Last week Jeff Bezos, founder and CEO of Amazon, summarised his job: "As a senior executive, you get paid to make a small number of high-quality decisions. Your job is not to make thousands of decisions every day."
The ability to make good decisions which create a positive impact is one of the hallmarks of great leadership. However, it’s easier said than done when it comes to charity leadership. Many of the CEOs I speak to worry about the consequences of getting it wrong. We’ve all heard cautionary tales of charities who regret choosing the wrong supplier to build their website or signing off on a costly digital product that didn’t work out.
Making the right decisions about digital will help charity leaders be remembered as a success, creating foundations which those who come after can build on. And it’s a quality which is now sought after across the sector. Strong digital leadership is a key theme of The Charity Digital Code of Practice
and it’s recognised by the Social CEOs awards.
I asked three charity leaders for their insights into what could help their peers make sound decisions about digital.
1- Understand the context
Polly Neate, CEO of Shelter
, outlines three challenges that charities face when making decisions- limited resources, the need for speed and operating in an uncertain climate:
"As well as testing decision-making, the external environment can move at a pace that seriously tests our capacity. Yet charities must see these as galvanising forces."
Neate says: "It's really important to make sure our people understand why we need to react to this, when it's pushing them outside their comfort zone."
2- Break old habits
We’re living in an age of huge disruption. The world is changing rapidly, from the political landscape to the way we shop, bank and donate.
David Barker, founder and consultant at Thrive Consulting
, and previously CEO of Crohn’s and Colitis UK
, says charities must make decisions differently to keep pace:
"I think the biggest challenge for many is that too many decisions are made on purely historical context alone (ie we’ve done it this way in the past and here is what we have learnt from it)," he told me. "To deliver greatest possible impact, decisions need to be based on where you want to be in the future rather than where you are now. This requires different thinking – some crystal balling, clear and concise facts and an ability to be bold and visionary."
What can your senior team do to shake up the way it makes decisions? Even small changes like holding meetings in a different location or switching up your normal agenda may help. But to really get everyone thinking big you could borrow a technique from Google called 10x thinking
, where the team aim to improve something by 10 times, not 10%. If your charity could do anything it wanted to achieve its mission, what would it do?
3- Don’t overthink
Kate Collins, CEO of Teenage Cancer Trust
, believes that there is an art to making decisions as a leader.
"Keeping things simple & focussed – and doing that in the right time frame - is the biggest challenge. Most leaders are struggling with information overload and ‘turning that information into the insight needed to underpin decisions can create complexity – or a sense of complexity – which means simplicity gets lost."
To keep decision-making tight and focused your senior team could put in place a clear set of criteria or principles. I met someone from a big tech company who said that they evaluate possible courses of action on three simple things: whether they will make money, save money or give their customers a better experience.
Barker recommends that every charity leader ask themselves these three questions when making decisions about digital:
- Where do we want to be? – rather than this is where we are
- How can digital/technology help us achieve this?

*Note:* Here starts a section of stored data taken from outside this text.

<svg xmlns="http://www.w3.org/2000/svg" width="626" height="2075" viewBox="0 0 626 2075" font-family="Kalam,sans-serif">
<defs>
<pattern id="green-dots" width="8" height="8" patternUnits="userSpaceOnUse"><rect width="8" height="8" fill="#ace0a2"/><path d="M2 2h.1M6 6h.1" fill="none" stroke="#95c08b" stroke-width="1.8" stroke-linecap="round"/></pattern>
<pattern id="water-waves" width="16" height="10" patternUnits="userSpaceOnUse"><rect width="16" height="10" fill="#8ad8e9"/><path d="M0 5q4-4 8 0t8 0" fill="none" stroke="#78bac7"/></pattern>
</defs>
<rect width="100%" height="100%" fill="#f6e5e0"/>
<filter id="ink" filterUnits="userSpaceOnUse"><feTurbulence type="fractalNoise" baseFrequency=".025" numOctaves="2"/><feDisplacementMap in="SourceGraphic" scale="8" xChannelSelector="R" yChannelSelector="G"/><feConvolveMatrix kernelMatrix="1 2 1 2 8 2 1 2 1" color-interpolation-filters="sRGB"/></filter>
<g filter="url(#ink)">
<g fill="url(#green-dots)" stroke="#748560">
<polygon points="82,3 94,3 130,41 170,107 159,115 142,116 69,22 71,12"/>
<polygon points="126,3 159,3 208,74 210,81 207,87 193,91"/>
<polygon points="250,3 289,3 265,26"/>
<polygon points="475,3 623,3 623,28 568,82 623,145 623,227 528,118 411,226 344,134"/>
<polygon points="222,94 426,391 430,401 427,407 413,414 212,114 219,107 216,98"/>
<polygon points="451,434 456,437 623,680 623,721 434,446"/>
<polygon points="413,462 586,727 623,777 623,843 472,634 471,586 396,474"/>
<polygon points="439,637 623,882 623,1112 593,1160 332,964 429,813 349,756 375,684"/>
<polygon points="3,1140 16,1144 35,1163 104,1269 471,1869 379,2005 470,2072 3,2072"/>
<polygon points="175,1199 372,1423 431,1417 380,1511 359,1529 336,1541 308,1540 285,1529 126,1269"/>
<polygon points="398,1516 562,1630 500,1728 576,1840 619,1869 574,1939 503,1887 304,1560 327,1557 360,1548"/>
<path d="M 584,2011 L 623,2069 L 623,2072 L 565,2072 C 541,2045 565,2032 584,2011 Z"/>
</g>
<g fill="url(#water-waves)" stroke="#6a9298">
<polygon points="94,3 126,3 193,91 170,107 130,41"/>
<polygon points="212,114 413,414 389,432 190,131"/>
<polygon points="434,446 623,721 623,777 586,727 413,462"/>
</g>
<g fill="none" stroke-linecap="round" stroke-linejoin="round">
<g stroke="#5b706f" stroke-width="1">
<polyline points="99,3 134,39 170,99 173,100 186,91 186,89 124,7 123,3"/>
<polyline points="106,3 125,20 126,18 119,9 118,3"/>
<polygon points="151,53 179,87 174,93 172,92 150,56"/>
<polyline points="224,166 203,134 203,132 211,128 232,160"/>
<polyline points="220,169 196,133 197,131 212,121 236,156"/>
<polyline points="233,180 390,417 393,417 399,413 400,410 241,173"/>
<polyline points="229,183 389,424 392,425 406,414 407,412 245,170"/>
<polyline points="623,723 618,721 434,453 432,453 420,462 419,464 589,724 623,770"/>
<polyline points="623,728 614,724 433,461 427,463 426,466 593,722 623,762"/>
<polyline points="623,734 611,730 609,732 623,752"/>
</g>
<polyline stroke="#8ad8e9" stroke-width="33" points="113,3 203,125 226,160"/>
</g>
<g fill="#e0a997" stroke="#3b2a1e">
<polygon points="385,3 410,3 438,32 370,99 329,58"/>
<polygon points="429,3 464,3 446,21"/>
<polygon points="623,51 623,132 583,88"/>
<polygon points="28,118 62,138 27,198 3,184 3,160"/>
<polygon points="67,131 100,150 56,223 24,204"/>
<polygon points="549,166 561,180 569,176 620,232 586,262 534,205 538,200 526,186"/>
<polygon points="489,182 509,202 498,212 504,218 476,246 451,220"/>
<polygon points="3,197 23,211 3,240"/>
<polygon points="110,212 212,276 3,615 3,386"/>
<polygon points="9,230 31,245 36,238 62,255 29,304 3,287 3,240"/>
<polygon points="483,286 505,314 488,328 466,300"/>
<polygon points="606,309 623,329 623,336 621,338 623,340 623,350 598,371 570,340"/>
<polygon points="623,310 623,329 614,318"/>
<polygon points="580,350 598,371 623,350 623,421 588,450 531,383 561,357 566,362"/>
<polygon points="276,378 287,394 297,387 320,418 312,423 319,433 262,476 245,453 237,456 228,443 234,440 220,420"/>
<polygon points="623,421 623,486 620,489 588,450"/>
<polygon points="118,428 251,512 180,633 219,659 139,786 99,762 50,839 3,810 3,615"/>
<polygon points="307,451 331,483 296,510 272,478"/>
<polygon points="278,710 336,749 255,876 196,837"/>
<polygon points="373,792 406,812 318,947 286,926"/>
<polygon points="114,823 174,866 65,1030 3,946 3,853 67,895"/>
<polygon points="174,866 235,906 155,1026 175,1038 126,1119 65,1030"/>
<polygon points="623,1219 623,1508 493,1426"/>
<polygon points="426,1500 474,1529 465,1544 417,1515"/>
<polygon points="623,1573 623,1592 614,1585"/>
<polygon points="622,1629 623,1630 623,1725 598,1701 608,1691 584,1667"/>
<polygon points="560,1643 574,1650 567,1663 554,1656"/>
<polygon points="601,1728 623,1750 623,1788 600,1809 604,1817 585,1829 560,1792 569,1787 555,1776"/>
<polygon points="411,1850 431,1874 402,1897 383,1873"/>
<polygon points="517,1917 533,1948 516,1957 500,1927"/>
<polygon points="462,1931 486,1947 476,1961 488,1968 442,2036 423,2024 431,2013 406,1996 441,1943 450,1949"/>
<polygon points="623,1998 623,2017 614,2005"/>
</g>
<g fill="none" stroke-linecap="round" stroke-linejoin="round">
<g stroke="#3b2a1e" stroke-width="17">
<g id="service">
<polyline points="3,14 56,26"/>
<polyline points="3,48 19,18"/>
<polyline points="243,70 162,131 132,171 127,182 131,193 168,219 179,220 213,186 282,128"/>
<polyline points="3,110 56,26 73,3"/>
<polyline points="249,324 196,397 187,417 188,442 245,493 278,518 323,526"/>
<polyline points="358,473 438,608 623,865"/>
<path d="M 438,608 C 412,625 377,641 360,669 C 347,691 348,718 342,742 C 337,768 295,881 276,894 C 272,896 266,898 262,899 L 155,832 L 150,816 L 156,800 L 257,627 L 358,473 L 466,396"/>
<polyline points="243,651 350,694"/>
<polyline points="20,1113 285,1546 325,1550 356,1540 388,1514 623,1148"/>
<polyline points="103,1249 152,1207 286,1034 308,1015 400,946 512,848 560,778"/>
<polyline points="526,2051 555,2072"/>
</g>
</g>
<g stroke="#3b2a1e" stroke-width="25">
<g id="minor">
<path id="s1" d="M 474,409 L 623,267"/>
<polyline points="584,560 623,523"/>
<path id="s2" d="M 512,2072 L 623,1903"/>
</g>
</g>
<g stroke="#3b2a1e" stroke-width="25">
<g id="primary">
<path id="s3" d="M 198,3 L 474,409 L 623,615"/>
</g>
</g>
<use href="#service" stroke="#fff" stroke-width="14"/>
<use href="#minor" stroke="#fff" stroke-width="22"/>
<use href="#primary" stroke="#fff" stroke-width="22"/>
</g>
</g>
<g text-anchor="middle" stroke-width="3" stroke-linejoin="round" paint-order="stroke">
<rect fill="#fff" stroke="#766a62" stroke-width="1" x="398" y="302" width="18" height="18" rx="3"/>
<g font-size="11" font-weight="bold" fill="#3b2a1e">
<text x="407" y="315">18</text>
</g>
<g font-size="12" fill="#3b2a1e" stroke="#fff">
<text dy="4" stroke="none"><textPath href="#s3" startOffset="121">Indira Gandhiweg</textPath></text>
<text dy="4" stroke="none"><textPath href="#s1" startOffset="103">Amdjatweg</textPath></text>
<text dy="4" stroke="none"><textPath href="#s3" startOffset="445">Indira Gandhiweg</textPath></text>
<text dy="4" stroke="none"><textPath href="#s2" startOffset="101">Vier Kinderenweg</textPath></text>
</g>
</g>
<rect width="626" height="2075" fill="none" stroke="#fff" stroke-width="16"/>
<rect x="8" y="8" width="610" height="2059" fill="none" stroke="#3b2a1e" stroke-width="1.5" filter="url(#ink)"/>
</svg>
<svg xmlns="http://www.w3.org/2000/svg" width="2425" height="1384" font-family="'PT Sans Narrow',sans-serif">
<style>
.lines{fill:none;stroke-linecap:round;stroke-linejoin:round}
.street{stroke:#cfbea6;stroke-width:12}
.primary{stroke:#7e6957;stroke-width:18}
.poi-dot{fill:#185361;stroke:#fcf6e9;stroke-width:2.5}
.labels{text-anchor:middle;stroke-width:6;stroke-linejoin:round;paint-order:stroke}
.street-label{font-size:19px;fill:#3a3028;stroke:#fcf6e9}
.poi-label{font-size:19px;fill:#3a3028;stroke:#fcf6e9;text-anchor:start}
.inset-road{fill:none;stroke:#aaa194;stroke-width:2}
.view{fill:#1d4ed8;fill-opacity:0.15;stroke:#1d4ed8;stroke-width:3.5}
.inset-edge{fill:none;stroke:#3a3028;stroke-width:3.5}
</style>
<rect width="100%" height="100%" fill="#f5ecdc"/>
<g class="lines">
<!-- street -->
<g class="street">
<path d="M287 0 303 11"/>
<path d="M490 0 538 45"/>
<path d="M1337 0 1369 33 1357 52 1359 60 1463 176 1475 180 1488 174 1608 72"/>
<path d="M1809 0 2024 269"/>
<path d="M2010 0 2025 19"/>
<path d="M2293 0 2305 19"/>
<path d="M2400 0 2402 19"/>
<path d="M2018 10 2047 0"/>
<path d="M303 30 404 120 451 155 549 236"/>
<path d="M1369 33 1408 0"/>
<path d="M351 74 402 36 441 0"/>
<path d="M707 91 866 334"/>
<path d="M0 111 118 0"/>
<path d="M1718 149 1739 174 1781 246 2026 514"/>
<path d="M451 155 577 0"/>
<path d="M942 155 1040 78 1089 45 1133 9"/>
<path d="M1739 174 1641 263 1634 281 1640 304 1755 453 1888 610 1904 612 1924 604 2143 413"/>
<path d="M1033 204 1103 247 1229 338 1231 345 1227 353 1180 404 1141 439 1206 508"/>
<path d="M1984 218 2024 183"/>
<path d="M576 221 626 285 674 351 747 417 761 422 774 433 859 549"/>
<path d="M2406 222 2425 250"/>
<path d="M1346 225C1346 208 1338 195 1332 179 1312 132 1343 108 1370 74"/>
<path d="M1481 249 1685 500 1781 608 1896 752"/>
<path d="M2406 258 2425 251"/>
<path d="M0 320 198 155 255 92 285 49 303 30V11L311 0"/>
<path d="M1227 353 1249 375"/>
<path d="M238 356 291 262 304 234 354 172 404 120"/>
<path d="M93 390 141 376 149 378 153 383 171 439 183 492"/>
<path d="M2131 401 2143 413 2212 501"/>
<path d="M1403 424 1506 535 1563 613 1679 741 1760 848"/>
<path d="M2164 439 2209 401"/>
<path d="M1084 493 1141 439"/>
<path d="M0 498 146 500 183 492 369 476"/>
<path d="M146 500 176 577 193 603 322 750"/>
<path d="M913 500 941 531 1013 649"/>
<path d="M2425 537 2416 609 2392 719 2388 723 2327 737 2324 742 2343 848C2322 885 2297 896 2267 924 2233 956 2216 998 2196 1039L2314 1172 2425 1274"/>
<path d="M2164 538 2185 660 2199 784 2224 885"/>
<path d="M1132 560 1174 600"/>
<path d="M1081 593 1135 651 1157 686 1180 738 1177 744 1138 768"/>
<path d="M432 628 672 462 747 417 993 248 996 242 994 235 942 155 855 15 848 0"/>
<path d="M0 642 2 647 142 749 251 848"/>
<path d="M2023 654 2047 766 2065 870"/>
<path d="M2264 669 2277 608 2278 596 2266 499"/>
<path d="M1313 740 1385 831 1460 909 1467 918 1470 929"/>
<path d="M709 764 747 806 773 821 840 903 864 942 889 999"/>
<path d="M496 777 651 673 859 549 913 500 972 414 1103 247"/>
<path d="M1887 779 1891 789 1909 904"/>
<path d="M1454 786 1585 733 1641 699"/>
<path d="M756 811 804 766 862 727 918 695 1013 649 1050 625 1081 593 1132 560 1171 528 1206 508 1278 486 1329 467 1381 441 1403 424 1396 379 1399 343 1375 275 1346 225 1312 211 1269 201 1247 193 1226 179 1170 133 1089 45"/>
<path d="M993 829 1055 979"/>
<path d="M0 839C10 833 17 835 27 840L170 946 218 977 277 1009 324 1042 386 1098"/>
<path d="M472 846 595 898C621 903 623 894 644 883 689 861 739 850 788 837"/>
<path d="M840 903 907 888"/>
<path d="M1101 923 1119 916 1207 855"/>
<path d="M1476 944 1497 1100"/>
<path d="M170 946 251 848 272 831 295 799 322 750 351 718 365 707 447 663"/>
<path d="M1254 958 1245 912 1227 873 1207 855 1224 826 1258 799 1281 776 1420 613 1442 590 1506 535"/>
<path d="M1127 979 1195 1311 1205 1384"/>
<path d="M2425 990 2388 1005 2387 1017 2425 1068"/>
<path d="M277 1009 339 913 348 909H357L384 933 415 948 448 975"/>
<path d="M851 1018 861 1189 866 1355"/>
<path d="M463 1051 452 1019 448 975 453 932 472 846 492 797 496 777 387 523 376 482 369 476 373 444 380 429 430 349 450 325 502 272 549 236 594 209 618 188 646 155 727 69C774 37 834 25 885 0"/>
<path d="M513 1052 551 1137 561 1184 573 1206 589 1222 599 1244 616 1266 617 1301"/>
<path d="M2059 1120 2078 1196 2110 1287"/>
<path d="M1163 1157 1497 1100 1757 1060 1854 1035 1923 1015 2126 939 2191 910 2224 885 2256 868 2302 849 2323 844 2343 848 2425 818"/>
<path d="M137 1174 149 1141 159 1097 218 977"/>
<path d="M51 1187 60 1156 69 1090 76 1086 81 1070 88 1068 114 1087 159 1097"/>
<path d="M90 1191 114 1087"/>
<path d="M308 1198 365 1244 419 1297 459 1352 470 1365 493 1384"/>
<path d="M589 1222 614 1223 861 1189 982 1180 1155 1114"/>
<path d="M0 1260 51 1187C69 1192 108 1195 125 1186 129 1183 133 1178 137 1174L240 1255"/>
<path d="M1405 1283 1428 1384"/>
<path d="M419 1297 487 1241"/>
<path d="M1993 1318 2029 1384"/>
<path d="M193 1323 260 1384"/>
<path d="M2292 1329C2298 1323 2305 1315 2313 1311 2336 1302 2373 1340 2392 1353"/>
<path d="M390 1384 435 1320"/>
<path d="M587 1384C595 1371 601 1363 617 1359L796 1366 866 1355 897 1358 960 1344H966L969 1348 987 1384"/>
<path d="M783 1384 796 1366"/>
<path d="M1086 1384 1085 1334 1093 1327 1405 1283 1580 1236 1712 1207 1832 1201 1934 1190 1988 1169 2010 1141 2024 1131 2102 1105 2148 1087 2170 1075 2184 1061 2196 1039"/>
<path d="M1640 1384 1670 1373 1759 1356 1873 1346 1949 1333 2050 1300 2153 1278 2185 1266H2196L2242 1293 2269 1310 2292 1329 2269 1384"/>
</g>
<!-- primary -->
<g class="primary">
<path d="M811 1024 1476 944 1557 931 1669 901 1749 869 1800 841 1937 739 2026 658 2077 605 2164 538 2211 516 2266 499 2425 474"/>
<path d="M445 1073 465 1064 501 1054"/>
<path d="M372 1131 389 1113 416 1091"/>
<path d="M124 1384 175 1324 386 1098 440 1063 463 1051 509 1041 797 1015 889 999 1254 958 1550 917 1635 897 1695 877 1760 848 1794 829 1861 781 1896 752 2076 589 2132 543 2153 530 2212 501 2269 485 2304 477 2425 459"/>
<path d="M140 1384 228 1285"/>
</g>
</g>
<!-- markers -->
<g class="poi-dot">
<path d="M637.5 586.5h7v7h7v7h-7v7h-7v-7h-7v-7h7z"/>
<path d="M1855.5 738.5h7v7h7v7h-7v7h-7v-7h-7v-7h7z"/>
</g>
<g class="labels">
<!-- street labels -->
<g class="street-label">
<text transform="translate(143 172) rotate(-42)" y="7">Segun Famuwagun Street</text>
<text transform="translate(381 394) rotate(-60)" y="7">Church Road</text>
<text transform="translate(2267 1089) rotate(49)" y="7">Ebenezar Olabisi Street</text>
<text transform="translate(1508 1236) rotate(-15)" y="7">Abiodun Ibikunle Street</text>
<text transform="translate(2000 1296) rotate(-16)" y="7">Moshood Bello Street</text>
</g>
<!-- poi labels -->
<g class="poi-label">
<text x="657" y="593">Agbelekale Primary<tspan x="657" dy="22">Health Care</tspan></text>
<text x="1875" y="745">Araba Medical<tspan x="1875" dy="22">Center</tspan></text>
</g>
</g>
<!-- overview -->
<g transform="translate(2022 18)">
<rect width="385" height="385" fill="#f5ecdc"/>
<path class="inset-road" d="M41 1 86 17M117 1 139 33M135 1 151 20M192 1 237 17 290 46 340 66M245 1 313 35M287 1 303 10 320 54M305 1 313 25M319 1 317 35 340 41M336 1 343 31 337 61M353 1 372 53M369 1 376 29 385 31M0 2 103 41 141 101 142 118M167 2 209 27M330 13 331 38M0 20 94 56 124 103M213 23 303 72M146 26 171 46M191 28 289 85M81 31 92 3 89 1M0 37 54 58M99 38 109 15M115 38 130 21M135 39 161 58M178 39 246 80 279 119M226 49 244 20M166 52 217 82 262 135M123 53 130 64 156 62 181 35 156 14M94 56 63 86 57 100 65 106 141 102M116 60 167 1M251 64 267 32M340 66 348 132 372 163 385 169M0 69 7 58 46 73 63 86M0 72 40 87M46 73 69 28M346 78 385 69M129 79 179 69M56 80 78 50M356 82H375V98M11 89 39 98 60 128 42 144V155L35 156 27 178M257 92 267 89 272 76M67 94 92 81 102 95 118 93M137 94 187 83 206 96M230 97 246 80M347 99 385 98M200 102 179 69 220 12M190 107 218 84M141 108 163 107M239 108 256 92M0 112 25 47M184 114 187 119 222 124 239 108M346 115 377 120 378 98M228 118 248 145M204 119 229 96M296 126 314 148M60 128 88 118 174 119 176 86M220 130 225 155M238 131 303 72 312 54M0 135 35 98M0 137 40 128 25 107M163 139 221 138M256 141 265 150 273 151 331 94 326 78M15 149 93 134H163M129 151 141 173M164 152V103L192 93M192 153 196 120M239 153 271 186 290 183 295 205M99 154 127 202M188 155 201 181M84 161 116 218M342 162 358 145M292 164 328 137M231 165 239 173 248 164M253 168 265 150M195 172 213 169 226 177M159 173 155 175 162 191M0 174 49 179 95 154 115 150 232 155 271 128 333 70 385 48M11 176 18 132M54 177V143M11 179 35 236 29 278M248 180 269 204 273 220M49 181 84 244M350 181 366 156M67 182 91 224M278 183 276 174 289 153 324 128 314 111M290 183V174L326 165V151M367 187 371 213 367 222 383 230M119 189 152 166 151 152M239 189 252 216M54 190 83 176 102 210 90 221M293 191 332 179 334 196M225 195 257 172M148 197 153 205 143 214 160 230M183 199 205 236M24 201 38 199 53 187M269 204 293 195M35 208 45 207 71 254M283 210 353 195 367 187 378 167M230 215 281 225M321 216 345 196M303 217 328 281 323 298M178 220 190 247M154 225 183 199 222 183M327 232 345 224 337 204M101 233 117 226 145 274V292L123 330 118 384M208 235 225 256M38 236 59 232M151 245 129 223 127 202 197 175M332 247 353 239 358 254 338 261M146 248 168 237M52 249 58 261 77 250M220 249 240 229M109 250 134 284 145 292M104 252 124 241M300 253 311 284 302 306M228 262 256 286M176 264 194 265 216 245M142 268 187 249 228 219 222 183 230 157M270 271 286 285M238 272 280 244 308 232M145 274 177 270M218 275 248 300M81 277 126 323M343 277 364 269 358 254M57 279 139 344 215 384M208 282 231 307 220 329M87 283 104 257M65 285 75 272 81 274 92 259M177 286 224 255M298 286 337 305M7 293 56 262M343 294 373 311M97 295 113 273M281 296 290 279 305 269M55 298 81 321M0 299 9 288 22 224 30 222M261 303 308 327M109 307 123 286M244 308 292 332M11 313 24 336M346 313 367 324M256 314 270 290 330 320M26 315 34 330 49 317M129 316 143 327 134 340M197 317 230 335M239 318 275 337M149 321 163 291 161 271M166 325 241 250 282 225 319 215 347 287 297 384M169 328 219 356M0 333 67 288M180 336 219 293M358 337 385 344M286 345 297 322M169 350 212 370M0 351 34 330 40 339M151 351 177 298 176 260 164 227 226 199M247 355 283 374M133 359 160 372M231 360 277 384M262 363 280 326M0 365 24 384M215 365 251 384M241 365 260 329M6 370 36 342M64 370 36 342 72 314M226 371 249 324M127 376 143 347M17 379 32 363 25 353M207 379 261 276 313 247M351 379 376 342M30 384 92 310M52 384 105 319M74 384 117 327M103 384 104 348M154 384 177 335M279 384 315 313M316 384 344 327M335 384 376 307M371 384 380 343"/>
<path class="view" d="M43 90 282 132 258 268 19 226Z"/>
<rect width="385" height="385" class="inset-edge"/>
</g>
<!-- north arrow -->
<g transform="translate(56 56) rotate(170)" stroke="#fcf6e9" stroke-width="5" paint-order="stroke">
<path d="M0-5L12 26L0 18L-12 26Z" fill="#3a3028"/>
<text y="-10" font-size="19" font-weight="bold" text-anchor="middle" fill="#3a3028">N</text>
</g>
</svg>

- How will this decision benefit and make the greatest possible impact for our beneficiaries? (or put differently If I could only do 3 things to deliver greatest impact would this be one of them?)
A simple framework like this makes decisions quicker and easier.
4- Insight, insight, insight
The groundwork that your team do ahead of making a big decision about digital is vital. Neate recommends that charity leaders ensure projects are properly scoped. Time and resource should be set aside for pilots. "Don't skimp on testing, and take the time to understand your requirements at the start," she advises.
Charity leaders should take advice from their teams and stay close to what their beneficiaries and supporters want. Collins believes that, "the knack lies in being confident that as a leader you are sufficiently connected to the expertise in your teams – even if not a subject-matter expert yourself; to the needs of your beneficiaries (why you exist); and your supporters (how you exist) to be able to take a risk, back a decision and own things if they don’t work."
Leaders must ask themselves who they are ultimately accountable to. Collins says: “Can I explain this working – or not working – to the people who needed us to try or the people whose fundraising made it possible?” is my touch-stone."
5- Be prepared to delegate
All three charity leaders said that careful thought must be given to delegation and that the appropriate systems, accountabilities and processes should be put in place.
Neate told me that, "Delegating should mean that you have agreed the parameters so that you will be confident in the result. It means that the result will not be the same as if you'd done it yourself. Deal with it."
Trustees should be on board with where the charity is going with digital but in a way that fits with their role.
"Trustees don’t need (and shouldn’t have) operational detail but need to understand and be reassured that you have the right systems/processes in place to deliver on the organisational strategy/plans/goals," says Barker.
In his interview last week Bezos said that he aims to make just three good decisions a day. Charity leaders must ask themselves where they can add the most value in making decisions about digital, and if they have empowered their team and put the right accountabilities in place to drive real change.